▸ **Treść dokumentu**:
────────────────

Opole zapłaci miliony za strefę płatnego parkowania?

archiwum
archiwum
Aż 9 milionów złotych chce firma od miasta, która ma największe szanse na wygranie przetargu na zarządzanie strefą płatnego parkowania. Powód? Nowe parkomaty i zmiana zasad w strefie.

Umowa z obecnym zarządcą strefy wygasa z końcem października. We wtorek otwarto oferty w przetargu na nowego administratora. Wpłynęły dwie i każda znacznie przekracza kwotę (5,3 mln zł), jaką chciało zapłacić Opole za cztery lata zarządzania płatnymi miejscami parkingowymi w centrum miasta.

Pierwszą złożył obecny zarządca - firma P&P chce 7,3 mln zł.

Druga spółka - City Parking Group - zaproponowała 9,2 mln zł, ale jednocześnie zobowiązała się do tego, że zamontuje w Opolu parkomaty wydające resztę w bilonie.

- Zgodnie z warunkami postępowania takie zobowiązanie jest dodatkowo punktowane - przyznaje Aleksander Cyganiuk, naczelnik wydziału przetargów i inwestycji w urzędzie miasta.

A to oznacza, że jeśli przetarg zostanie rozstrzygnięty, to wygra go dużo droższa propozycja. Jak ustaliliśmy obie oferty były zaskoczeniem dla urzędników.

- Spodziewaliśmy się, że mogą być wyższe od obecnej stawki, ale nie aż tak - przyznaje Arkadiusz Wiśniewski, wiceprezydent ds. komunikacji.

────────────────

▸ **Zbiór danych**:
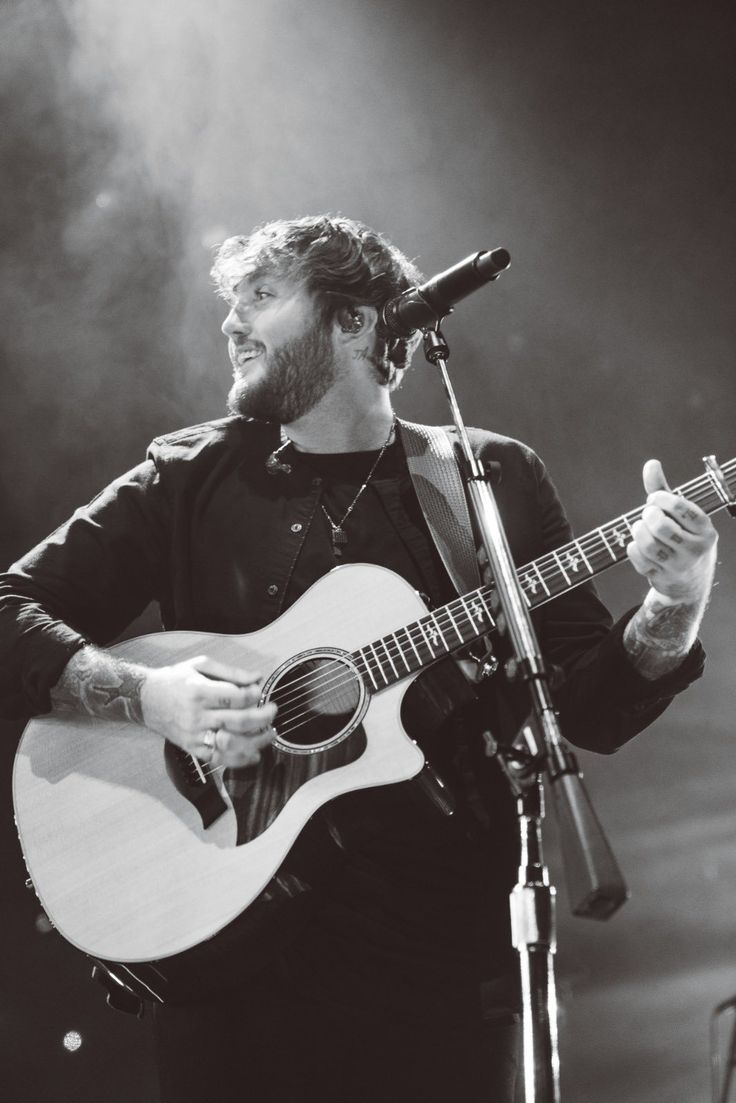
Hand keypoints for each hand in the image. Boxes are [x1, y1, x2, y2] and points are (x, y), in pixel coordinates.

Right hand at [140, 655, 276, 767]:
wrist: (145, 699)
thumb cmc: (174, 680)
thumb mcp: (200, 665)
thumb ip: (231, 671)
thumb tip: (257, 677)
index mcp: (199, 692)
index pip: (236, 697)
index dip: (255, 695)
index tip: (261, 692)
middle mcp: (197, 715)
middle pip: (238, 721)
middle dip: (262, 717)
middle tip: (273, 711)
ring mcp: (195, 735)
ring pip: (231, 744)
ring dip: (256, 741)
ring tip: (269, 734)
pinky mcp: (193, 748)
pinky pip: (219, 759)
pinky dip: (239, 760)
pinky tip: (253, 755)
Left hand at [627, 459, 717, 604]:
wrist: (689, 582)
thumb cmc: (682, 538)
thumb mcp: (680, 516)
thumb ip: (663, 490)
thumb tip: (651, 463)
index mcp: (705, 530)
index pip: (681, 508)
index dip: (660, 498)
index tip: (654, 499)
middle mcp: (696, 549)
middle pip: (661, 526)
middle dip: (648, 515)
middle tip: (647, 515)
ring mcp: (679, 566)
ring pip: (649, 544)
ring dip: (638, 531)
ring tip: (640, 527)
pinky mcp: (662, 577)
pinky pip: (639, 559)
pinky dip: (633, 548)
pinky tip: (637, 545)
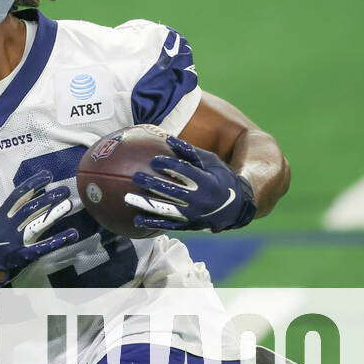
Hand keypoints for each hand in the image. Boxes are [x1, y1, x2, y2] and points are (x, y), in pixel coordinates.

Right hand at [0, 170, 78, 290]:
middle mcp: (8, 226)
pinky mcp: (23, 256)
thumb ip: (10, 212)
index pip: (18, 195)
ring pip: (38, 224)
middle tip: (64, 190)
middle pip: (31, 208)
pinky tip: (72, 234)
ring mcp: (16, 241)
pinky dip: (59, 240)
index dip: (33, 184)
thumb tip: (30, 196)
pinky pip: (43, 247)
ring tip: (69, 204)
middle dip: (49, 198)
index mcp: (1, 215)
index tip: (47, 175)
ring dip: (55, 214)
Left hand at [125, 136, 256, 232]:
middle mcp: (200, 200)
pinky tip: (136, 219)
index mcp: (207, 182)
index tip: (154, 160)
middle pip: (172, 191)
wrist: (235, 207)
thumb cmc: (220, 177)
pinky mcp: (189, 225)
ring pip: (166, 210)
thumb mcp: (210, 161)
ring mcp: (193, 215)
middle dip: (153, 183)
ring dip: (146, 204)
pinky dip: (152, 222)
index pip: (185, 172)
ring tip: (128, 198)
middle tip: (136, 176)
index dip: (169, 166)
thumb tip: (167, 137)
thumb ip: (189, 152)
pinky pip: (168, 225)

────────────────

▸ **Zadanie**:
Zwróć bez zmian fragment tekstu o strefie płatnego parkowania w Opolu, który otwierają słowa zawierające „Pierwszą złożył obecny”, a zamykają słowa „w urzędzie miasta.”.

▸ **Rozwiązanie**:
Pierwszą złożył obecny zarządca - firma P&P chce 7,3 mln zł.

Druga spółka - City Parking Group - zaproponowała 9,2 mln zł, ale jednocześnie zobowiązała się do tego, że zamontuje w Opolu parkomaty wydające resztę w bilonie.

- Zgodnie z warunkami postępowania takie zobowiązanie jest dodatkowo punktowane - przyznaje Aleksander Cyganiuk, naczelnik wydziału przetargów i inwestycji w urzędzie miasta.